The 18th Time of the Writer, International festival of writers, hosted by the Centre for Creative Arts, University of KwaZulu-Natal invites South African high school learners to submit their short stories for the annual Schools Short Story Competition by Friday 27 February.

Held in conjunction with the Time of the Writer festival, the Schools Short Story Competition is open to all South African high school learners and aims to encourage creative expression in young people while functioning as a springboard for the future writers of South Africa. With the festival’s long standing commitment toward nurturing a culture of reading and writing, this competition has received a wide appeal that continues to grow with each edition of the festival.

Winners will be awarded cash prizes, book vouchers and complimentary tickets to the festival.
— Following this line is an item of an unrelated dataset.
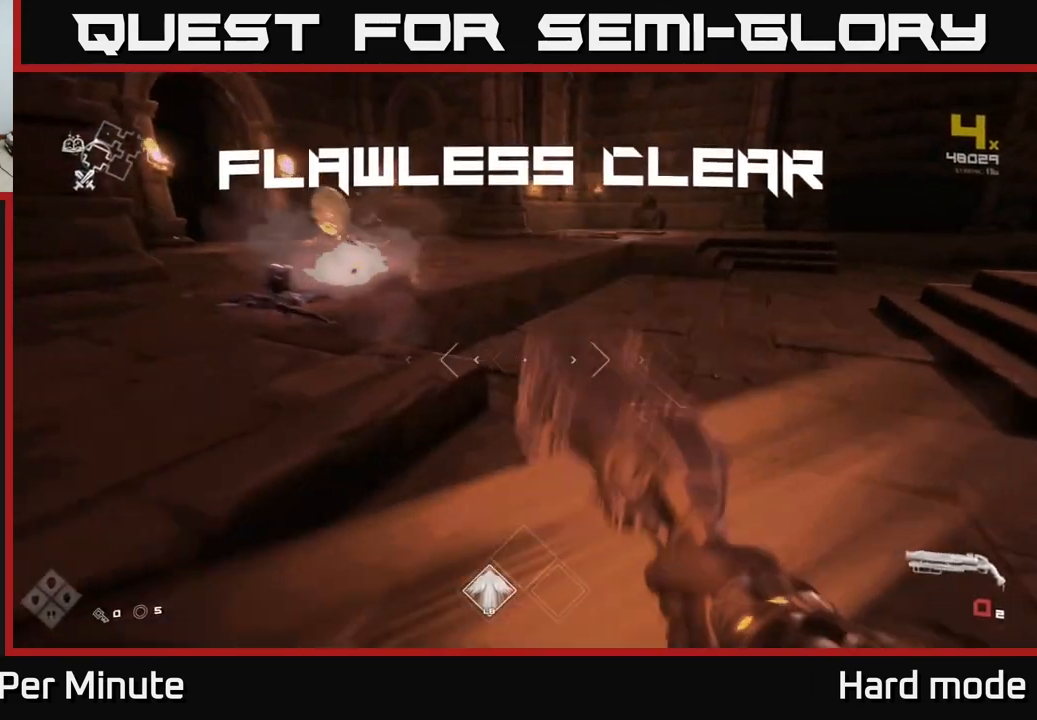
{"buttons": [], "left_stick": "up-left", "right_stick": "center", "events": [[150, "R1", "down"], [150, "right_stick", "left"], [300, "R1", "up"], [350, "left_stick", "up-right"], [350, "right_stick", "center"], [483, "left_stick", "up-left"]]}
The Time of the Writer takes place from 16-21 March 2015. As one of the country’s longest running literature festivals, Time of the Writer brings together some of the best authors, publishers, and editors from around the world, while focusing on providing a platform to KwaZulu-Natal talent. In addition to the nightly showcases at the Elizabeth Sneddon Theatre the festival alsoorganisesa broad range of free daily activities including an educational and entertaining programme of workshops, reading sessions and panel discussions. This includes the Educator’s Forum with teachers, on the implementation of literature in the classroom; the Community Writing Forum with members of the public interested in literature as well as visits to schools by the festival participants. The 18th Time of the Writer will also include a Storytelling Focus in partnership with Gcinamasiko Arts & Heritage Trust.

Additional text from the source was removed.